--- Start of Quoted text ---

BreakingNews 16/11/16 - Elite Political Culture and Voting Patterns: Analyzing the 2016 Ondo Gubernatorial Election

[ Masterweb Reports: Olalekan Waheed Adigun reports ] - Introduction: In his book Political Culture and Political Development, Lucian Pye distinguishes the developments in democratic political systems using the theory of political culture. He sought to know if there were certain cultures that promote political development and democratic values. He observes that political culture is simply a combination of sociological factors and views the political system as consisting of two distinct tendencies which are: individual orientations and structural rules. Although Pye sees culture as innate at the individual level, his research observed the patterns at the aggregate level which make up culture. Based on the observed distinctness in and among cultures, Pye suggests that there is no single pattern in political culture that is universal. He then stresses that all political systems have distinct culture consisting of norms, values and beliefs (p.7).



In this study, we see Elite political culture as having a different category of norms and expectations which are orderly, structured and rule-compliant upon which Elites will act in compliance with the expectation of the masses. In doing this, the Elite will be expected to display tacitly in behavior about what the masses expect of them at every time as their supposed representatives.



The Ondo 2016 Governorship election reflects Pye’s elitist patterns. In 2008, there was a major shit Ondo political landscape- Labour Party (LP) candidate, Dr. Olusegun Mimiko was declared winner of the April 14, 2007 gubernatorial election. This judgement will redefine politics in the state as Governor Mimiko will defy his “godfathers” to win a re-election in 2012.



The 2016 governorship election is unique for many reasons:



First, the main political gladiators are or were part of the state’s elite at one point in their lives. The People’s Democratic Party (PDP) candidate, Eyitayo Jegede(SAN)i is the state’s immediate past Attorney-General. The All Progressives Congress (APC), Rotimi Akeredolu (SAN) is also a former Attorney-General in the state in addition to been the former Nigerian Bar Association (NBA) president. The Alliance for Democracy (AD) candidate, Olusola Oke is the former PDP National Legal Adviser and has worked closely with the party’s administration in the state.

--- End of Quoted text ---
--- Start of Provided material ---

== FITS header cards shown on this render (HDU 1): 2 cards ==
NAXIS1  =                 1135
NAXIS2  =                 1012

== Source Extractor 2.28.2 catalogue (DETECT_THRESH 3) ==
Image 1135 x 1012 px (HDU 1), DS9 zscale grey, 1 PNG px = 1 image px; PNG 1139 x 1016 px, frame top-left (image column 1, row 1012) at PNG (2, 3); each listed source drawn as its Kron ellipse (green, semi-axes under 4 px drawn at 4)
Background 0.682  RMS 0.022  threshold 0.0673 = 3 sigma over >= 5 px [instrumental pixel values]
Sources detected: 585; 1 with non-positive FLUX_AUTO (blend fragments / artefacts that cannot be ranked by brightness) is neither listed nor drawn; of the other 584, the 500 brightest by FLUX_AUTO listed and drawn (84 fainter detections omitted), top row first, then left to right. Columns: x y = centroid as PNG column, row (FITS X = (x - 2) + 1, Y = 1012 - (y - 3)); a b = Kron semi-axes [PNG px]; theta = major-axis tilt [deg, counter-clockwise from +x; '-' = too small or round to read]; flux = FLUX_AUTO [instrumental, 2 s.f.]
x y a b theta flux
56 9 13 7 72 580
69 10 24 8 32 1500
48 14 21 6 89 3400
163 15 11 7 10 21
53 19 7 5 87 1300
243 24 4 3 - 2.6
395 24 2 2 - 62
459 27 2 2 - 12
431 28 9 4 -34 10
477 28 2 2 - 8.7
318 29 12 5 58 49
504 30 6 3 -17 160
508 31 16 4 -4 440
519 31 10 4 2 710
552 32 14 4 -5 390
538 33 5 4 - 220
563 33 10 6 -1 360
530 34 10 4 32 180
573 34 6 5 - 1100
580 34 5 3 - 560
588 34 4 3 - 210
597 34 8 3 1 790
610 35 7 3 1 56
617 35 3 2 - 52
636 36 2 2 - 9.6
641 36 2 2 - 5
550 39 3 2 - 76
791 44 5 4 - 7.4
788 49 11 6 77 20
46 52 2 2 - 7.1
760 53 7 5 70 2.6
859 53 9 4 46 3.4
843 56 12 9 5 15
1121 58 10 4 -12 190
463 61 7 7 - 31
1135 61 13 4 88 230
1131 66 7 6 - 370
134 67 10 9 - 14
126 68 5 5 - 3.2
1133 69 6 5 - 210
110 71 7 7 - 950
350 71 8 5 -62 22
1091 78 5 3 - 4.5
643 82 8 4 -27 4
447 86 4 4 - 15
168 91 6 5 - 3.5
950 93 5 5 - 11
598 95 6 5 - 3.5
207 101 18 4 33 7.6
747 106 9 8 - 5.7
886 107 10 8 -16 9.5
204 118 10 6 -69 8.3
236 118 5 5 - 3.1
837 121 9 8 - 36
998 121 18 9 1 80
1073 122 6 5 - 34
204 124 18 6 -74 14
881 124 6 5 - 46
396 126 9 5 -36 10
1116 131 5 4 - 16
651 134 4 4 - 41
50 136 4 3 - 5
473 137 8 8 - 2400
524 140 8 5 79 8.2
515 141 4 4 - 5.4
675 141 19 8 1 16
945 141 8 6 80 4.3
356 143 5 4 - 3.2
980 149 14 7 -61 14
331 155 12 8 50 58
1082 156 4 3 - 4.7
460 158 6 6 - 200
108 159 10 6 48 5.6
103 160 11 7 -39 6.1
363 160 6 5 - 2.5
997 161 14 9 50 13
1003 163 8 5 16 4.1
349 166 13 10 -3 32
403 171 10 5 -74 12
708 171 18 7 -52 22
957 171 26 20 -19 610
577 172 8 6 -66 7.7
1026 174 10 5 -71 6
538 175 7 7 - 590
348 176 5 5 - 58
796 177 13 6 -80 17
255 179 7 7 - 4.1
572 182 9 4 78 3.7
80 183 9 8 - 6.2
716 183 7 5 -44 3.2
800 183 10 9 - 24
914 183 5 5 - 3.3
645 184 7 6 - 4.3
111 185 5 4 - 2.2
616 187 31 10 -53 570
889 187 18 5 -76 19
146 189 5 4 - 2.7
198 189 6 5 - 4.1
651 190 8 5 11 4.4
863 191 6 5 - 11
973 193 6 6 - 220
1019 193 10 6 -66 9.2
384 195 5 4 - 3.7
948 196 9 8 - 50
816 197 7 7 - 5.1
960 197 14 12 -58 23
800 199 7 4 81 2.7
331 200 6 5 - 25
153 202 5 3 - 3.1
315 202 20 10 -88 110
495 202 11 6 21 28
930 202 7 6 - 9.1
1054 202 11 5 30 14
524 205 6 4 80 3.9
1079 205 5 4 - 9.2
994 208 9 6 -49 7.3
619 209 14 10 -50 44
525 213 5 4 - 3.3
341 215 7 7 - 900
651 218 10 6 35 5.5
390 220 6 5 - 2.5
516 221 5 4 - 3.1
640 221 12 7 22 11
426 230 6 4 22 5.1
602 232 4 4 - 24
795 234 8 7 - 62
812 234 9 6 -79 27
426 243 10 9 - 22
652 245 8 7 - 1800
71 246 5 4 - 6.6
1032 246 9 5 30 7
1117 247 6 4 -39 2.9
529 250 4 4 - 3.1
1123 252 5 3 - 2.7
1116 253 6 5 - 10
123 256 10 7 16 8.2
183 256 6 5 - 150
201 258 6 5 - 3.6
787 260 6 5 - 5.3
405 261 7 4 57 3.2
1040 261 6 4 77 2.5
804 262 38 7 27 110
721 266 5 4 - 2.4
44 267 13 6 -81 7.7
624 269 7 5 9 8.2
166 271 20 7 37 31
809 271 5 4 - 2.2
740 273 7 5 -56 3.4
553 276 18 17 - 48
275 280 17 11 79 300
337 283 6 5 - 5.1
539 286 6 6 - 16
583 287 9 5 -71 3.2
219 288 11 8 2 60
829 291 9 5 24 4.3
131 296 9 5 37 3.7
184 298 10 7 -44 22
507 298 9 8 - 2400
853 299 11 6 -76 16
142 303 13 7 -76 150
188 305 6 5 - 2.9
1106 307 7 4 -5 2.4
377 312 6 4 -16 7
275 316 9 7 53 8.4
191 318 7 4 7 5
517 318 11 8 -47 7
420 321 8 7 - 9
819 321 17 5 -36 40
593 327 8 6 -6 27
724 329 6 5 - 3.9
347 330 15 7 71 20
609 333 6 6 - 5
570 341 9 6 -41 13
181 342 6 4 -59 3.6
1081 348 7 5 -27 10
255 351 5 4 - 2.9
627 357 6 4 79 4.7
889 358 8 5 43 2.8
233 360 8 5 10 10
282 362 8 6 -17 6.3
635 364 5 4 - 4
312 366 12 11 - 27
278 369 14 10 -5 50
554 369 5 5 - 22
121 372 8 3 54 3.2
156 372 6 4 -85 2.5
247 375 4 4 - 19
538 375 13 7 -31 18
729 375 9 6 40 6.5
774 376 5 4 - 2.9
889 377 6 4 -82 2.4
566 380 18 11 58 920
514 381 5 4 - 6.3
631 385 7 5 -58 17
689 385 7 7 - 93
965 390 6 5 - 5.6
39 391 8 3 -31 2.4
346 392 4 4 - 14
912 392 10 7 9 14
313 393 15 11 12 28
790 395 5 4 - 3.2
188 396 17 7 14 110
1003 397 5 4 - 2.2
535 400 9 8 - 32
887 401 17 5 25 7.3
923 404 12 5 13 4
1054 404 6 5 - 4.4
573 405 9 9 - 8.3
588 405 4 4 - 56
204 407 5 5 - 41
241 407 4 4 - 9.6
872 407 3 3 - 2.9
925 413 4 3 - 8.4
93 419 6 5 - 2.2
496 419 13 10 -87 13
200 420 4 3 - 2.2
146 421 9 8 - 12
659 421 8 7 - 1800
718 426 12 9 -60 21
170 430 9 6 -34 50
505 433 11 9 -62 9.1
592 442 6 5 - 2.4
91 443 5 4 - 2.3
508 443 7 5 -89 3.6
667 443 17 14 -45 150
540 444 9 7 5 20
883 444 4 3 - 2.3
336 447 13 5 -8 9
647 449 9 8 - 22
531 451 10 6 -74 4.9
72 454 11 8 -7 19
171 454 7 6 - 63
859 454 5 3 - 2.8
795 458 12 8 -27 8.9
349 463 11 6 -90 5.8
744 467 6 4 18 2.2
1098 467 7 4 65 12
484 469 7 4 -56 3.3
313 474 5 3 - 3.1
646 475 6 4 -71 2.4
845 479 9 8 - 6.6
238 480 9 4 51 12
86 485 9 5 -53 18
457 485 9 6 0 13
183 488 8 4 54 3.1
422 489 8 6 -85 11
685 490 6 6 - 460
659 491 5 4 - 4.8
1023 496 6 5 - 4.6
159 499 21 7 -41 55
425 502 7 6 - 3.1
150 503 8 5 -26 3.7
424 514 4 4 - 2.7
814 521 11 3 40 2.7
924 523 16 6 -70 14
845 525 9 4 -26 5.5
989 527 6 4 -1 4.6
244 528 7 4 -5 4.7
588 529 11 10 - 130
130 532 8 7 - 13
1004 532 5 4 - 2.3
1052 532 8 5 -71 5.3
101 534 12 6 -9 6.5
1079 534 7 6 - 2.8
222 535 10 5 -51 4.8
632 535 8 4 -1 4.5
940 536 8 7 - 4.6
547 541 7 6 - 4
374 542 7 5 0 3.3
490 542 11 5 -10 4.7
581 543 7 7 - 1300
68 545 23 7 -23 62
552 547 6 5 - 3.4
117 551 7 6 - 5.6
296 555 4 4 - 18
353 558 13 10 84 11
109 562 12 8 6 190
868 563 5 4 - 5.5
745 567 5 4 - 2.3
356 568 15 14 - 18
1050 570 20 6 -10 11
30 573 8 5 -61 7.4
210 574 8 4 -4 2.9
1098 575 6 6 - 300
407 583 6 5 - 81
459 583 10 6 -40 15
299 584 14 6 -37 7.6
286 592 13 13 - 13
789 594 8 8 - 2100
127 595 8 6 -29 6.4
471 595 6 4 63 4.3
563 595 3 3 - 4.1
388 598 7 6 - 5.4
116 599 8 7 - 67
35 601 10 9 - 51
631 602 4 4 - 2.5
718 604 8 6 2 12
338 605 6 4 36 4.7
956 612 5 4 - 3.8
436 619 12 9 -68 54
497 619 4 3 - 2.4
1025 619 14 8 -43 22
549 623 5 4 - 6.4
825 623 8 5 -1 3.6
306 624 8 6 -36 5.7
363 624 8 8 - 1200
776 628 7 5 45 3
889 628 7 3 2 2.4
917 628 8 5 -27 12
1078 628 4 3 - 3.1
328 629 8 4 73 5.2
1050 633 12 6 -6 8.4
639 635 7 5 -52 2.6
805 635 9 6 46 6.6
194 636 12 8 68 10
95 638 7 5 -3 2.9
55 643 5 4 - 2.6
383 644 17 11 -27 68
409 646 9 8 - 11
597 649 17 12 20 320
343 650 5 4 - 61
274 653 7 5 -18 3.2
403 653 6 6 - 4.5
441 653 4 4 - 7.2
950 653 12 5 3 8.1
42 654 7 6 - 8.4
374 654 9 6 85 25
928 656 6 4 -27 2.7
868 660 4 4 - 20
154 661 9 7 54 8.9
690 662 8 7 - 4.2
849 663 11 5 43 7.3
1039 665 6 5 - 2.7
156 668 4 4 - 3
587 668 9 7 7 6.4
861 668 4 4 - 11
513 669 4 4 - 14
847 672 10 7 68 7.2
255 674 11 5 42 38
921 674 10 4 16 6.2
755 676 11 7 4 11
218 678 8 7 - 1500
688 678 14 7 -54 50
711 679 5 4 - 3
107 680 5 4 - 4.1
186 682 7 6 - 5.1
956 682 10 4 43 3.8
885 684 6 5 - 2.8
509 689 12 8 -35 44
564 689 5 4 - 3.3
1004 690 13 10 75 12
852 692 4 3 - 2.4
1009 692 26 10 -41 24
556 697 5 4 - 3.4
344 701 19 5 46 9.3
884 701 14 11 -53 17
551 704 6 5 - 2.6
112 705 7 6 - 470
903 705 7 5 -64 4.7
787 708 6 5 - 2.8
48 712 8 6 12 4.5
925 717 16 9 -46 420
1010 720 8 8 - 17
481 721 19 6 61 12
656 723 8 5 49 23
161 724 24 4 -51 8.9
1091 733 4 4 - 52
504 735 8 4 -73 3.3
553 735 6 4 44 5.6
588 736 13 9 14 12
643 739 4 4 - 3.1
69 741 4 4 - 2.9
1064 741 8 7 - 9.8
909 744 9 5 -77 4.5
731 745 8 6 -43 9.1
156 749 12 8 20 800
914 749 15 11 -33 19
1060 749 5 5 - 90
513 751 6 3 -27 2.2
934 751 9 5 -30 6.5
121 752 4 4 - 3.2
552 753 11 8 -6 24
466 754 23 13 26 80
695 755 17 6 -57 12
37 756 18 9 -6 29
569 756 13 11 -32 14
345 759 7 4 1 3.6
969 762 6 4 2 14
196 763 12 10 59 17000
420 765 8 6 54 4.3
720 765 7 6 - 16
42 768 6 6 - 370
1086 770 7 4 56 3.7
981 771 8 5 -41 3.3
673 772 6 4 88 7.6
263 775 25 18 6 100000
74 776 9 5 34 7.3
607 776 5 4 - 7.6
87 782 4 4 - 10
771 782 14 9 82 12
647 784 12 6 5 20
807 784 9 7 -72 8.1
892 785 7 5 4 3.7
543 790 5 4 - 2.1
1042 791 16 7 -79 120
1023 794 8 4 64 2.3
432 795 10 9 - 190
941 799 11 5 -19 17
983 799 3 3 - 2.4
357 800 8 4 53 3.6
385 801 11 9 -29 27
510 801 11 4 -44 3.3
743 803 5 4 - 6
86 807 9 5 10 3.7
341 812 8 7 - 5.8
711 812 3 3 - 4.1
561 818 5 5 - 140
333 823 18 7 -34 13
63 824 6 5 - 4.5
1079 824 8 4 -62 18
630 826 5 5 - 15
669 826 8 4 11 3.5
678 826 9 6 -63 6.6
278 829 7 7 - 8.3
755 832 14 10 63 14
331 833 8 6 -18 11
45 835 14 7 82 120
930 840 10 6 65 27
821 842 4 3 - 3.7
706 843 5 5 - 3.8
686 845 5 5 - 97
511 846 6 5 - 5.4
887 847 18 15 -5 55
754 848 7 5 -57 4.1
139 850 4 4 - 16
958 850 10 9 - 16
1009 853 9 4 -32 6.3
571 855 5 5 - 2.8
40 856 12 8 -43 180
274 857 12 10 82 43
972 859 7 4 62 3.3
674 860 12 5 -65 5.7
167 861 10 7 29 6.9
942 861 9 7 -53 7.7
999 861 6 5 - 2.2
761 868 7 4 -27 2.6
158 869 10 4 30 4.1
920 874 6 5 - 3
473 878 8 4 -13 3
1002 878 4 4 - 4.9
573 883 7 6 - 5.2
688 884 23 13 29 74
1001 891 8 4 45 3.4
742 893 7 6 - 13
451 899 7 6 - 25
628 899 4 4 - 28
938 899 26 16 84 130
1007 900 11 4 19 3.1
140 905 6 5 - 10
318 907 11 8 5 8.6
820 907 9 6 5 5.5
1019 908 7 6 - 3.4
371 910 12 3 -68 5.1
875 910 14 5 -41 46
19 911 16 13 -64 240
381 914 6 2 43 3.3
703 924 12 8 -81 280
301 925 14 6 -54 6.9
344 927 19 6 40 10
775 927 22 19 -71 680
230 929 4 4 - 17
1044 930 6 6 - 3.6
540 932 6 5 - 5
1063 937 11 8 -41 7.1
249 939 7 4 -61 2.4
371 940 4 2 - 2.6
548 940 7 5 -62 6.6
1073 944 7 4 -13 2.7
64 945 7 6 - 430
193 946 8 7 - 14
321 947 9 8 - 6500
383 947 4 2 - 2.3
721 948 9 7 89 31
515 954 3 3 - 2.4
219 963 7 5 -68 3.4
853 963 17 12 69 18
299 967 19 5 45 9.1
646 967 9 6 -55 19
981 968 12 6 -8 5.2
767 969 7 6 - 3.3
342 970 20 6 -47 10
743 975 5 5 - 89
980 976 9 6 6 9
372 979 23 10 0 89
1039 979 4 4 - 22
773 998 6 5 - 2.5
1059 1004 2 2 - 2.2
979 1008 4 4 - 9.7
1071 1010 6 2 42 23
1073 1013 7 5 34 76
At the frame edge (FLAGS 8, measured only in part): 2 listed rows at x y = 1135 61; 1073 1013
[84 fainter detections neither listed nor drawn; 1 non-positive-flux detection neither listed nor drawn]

--- End of Provided material ---

* _Direction_
In the article on the 2016 Ondo governorship election, what office besides state Attorney-General had Rotimi Akeredolu held?

* _Task output_
He had been president of the Nigerian Bar Association (NBA).